Implementation Decree on the Creation and Procedures of Care Centers for Victims of Persecution in Hesse (1948)

Until April 1949, compensation in the Western zones was assigned on the basis of non-uniform state regulations. Issued in May 1948, these guidelines from the Hessian Interior Ministry make clear that attending to Nazi victims was a bureaucratic matter. Careful distinctions were drawn between various groups of victims, and persecutees had to explain the individual reason for their persecution to authorities. They also had to prove that they had behaved properly during their incarceration or exile. This was not always possible, and it also meant that they had to go through the painful process of a recalling their concentration camp experience in detail.
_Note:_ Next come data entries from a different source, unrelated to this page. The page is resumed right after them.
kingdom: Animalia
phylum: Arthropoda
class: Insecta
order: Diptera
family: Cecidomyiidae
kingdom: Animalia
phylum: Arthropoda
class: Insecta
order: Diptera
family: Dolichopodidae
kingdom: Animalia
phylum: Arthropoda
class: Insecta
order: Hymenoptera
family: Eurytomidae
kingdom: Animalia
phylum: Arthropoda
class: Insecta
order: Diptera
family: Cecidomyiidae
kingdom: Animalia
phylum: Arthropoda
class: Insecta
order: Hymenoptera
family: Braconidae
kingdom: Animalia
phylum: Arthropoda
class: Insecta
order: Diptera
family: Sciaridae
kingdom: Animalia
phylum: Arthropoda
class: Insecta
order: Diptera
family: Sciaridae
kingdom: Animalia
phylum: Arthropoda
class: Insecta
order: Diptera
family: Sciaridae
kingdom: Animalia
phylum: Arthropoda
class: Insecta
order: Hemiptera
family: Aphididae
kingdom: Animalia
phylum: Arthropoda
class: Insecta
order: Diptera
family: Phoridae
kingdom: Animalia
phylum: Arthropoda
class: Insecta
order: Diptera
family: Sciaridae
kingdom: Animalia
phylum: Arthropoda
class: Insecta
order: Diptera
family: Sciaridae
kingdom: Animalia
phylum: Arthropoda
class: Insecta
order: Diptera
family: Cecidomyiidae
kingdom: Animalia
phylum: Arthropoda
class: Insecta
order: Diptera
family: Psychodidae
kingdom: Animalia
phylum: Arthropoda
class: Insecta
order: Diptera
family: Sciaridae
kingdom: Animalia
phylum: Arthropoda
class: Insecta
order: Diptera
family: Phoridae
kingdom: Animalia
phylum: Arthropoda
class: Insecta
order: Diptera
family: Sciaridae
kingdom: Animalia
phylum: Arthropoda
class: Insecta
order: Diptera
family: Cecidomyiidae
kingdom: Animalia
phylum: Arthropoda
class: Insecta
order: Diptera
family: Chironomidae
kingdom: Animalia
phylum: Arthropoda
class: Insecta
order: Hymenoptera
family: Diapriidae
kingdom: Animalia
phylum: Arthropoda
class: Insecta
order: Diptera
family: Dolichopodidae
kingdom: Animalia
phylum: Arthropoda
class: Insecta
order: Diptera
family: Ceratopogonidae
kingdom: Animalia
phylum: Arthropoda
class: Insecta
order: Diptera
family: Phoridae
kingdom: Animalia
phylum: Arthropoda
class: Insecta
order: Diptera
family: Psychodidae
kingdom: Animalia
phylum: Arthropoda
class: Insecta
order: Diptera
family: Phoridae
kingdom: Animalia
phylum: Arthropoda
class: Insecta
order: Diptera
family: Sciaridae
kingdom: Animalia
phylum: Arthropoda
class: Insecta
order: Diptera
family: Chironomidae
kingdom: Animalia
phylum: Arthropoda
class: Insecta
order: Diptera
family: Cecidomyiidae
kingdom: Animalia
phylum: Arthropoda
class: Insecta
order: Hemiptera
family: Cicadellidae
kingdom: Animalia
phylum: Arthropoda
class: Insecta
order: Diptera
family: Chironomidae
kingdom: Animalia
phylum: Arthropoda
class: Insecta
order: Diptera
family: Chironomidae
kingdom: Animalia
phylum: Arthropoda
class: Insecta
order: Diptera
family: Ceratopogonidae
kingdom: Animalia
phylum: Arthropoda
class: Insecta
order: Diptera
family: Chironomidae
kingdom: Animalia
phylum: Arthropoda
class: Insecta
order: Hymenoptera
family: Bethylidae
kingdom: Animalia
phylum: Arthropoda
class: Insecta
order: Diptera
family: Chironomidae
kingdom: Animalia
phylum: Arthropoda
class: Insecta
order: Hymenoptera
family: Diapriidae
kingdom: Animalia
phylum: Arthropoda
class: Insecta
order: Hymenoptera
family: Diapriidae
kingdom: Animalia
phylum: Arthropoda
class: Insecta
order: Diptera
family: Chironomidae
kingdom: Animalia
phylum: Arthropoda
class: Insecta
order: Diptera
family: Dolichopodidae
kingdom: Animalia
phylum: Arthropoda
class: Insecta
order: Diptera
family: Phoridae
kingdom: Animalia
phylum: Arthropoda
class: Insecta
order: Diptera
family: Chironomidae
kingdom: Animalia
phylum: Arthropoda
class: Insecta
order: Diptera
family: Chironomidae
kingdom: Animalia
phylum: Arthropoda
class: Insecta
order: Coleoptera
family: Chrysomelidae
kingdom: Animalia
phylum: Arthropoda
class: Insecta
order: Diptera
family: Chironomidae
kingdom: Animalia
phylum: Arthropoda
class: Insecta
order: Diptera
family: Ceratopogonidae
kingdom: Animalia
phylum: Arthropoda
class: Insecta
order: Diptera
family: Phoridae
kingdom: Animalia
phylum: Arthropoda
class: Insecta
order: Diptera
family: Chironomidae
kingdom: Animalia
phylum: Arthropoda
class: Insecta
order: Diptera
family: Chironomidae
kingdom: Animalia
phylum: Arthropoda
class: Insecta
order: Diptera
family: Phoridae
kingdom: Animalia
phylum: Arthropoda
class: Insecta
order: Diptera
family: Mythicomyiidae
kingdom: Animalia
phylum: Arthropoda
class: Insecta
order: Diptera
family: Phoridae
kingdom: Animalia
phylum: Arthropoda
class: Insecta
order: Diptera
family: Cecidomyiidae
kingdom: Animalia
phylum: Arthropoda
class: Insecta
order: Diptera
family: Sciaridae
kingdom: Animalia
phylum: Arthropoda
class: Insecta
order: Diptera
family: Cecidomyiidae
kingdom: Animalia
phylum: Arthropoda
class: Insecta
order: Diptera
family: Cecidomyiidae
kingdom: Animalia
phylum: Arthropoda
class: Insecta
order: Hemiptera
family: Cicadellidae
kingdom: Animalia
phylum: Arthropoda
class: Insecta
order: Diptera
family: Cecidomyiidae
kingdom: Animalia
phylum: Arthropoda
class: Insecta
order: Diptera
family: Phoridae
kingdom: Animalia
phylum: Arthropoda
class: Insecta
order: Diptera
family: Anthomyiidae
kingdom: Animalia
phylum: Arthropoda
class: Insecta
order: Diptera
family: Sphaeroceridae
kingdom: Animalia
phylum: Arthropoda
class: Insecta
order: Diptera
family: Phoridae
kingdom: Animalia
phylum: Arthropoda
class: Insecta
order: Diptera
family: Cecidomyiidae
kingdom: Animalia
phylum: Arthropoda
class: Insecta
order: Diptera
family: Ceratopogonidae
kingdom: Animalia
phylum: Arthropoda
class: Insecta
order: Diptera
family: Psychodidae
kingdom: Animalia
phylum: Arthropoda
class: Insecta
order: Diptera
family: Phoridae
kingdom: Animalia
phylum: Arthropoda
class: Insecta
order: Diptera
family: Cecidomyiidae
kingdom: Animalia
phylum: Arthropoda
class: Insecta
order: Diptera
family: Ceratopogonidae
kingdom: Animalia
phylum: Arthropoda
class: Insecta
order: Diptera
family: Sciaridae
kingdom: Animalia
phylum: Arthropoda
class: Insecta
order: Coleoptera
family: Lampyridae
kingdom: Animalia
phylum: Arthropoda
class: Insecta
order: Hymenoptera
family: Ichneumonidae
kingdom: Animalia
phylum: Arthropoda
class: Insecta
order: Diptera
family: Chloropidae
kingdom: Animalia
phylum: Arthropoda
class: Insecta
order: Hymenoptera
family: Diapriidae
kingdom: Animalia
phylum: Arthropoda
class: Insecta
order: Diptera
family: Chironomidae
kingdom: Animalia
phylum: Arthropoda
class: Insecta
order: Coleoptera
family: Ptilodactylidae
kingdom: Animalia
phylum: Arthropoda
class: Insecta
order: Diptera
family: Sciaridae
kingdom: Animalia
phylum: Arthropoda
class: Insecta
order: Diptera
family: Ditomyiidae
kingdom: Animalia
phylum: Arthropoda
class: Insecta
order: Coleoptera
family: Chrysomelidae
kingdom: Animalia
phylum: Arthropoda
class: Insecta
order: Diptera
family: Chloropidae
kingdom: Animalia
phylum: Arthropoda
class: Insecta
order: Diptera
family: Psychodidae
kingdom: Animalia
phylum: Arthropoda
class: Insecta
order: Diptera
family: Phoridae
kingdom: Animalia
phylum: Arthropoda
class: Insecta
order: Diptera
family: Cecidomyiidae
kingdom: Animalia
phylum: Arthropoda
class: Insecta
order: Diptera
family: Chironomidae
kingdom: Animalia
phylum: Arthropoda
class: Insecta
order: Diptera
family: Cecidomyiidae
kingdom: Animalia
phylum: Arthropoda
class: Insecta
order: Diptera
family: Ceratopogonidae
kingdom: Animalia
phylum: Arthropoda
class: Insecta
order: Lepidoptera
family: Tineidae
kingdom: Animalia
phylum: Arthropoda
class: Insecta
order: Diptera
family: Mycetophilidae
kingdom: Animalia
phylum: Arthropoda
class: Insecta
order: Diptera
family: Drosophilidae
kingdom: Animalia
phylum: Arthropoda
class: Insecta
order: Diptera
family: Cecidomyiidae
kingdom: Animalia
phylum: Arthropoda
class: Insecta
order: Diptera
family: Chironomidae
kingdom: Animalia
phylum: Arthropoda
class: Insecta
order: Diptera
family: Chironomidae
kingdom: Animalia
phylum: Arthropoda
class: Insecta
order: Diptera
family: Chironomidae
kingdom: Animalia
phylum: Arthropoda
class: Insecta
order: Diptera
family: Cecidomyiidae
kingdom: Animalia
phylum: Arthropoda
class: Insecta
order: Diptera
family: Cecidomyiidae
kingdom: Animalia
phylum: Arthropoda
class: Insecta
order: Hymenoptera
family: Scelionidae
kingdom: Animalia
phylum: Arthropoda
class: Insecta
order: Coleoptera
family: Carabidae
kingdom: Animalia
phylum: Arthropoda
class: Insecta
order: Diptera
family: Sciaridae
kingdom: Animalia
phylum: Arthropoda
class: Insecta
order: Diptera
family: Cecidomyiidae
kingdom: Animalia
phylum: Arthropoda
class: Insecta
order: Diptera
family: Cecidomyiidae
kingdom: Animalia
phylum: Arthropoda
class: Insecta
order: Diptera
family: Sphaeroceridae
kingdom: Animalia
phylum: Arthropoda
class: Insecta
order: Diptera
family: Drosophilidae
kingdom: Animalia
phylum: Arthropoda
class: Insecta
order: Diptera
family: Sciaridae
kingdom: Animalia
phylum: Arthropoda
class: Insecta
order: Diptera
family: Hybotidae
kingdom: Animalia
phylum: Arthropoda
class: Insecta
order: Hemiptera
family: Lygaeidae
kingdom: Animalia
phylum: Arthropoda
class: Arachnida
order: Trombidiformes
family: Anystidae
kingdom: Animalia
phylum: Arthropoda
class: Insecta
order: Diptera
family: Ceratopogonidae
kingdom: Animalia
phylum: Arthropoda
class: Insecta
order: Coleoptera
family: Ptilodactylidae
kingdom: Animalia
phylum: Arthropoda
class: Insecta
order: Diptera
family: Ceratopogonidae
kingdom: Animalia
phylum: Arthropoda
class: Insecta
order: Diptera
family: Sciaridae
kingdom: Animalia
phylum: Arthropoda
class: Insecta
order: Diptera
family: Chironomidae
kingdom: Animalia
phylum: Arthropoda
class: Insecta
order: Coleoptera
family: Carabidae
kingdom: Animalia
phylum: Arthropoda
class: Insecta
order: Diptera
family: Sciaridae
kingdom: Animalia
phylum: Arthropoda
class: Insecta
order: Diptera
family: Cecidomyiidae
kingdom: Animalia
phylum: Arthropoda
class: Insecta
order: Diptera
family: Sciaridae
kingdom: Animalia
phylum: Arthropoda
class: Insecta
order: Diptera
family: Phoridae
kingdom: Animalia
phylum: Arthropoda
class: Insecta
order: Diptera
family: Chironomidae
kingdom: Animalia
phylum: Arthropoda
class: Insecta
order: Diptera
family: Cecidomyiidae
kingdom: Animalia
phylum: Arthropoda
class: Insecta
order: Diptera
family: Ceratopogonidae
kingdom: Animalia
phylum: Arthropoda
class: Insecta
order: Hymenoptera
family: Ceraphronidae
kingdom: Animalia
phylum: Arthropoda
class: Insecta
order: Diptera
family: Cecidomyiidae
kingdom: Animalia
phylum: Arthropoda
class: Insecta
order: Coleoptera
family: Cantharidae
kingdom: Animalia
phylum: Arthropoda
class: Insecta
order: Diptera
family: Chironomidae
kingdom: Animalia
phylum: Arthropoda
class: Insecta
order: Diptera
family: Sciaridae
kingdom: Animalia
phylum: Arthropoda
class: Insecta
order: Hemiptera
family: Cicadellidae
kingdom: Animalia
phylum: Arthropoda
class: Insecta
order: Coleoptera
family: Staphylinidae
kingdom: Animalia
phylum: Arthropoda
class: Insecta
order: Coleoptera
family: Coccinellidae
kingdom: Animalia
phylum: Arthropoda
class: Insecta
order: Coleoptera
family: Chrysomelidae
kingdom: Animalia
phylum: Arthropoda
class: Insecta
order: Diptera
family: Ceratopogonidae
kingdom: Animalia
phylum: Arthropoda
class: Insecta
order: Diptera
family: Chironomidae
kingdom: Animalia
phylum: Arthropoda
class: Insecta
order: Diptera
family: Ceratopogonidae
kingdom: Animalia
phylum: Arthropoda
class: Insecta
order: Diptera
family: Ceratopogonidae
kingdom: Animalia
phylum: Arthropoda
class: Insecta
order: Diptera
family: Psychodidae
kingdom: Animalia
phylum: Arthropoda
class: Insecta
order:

Only after surmounting these obstacles were they granted a special ID card and financial benefits.

print version     return to document list previous document      next document

page 1 of 2

The Hessian State Ministry of the Interior, Sect. IX, Reparations
Implementation Decree on the Creation and Procedures of Care Centers for Victims of Persecution in Hesse

Wiesbaden, May 13, 1948

To implement the decree on the Creation and Procedures of Care Centers in Hesse (GVBl. 1946, p. 227), the following guidelines have been issued.

I. General precondition for care.

1.) The precondition for admission into the care recipient group is the unblemished conduct of the applicants generally, especially in correctional institutions, camps, and – if they were emigrants – abroad.

2.) Persecutees of the Nazi regime include, in particular, individuals who, for political, racial, or religious reasons, were deprived of their freedom (incarcerated) for a longer period, usually around six months or more. Persons who were considerably restricted in their personal freedom in some other way can be accepted into the group of care recipients.

3.) Every applicant must substantiate his entitlement to acceptance into care through documents or at least three witnesses of unblemished character. To the extent that applicants should be seen as falling under the “Nuremberg Laws,” they must credibly substantiate the nature of their persecution.

4.) Individuals who are accepted into the care recipient group through the application of the above-mentioned guidelines will receive an ID card. This card should contain, in addition to the personal information of the holder, the nature and extent of the persecution.

5.) To be excluded from care are persons who fraudulently obtained admission through false statements, or who by their conduct threaten the reputation of the care recipients. Once they have been excluded, their ID card is to be revoked.

II. Guidelines.

A. The following are regarded as victims of political persecution:

1.) Persons who were persecuted between January 30 and the collapse of Nazi rule for planning or carrying out acts of high treason to eliminate National Socialist tyranny. It is irrelevant whether they acted at the behest of others or on their own accord.

2.) Persons who were persecuted because of an act of treason committed or attempted during Nazi rule, if the goal of that act was the elimination of the National Socialist system.

3.) Persons who were persecuted during the war for radio crimes. Merely listening to foreign stations is not sufficient, however. Rather, the precondition is that these persons, by listening to foreign stations and disseminating the broadcasts they heard to specific individuals, wanted to unsettle Nazi rule or ward off its consequences.

4.) Persons who were persecuted for demoralizing the armed forces. The requirement here is that this demoralization can be seen as a feature of fundamental opposition to National Socialism and that its effect was directed at third parties.

5.) Those persecuted for [the assassination attempt of] July 20, 1944, provided their intent was not to replace Nazi rule merely with a military-reactionary regime.

6.) Émigrés who left Germany because they were persecuted by National Socialism or because of their proven opposition to Nazi rule and who can be shown to have taken an anti-Nazi stance abroad.

7.) Persons who, through National Socialist persecution, were compelled to remain in Germany illegally between January 30, 1933, and the collapse of Nazi rule. To that end, proof must be furnished that they were neither registered with the police at their particular domiciles nor received food ration-cards during the war.

8.) Persons who were seriously persecuted for their demonstrated anti-National Socialist attitude or activity.

9.) Persons who were sterilized for racial or political reasons.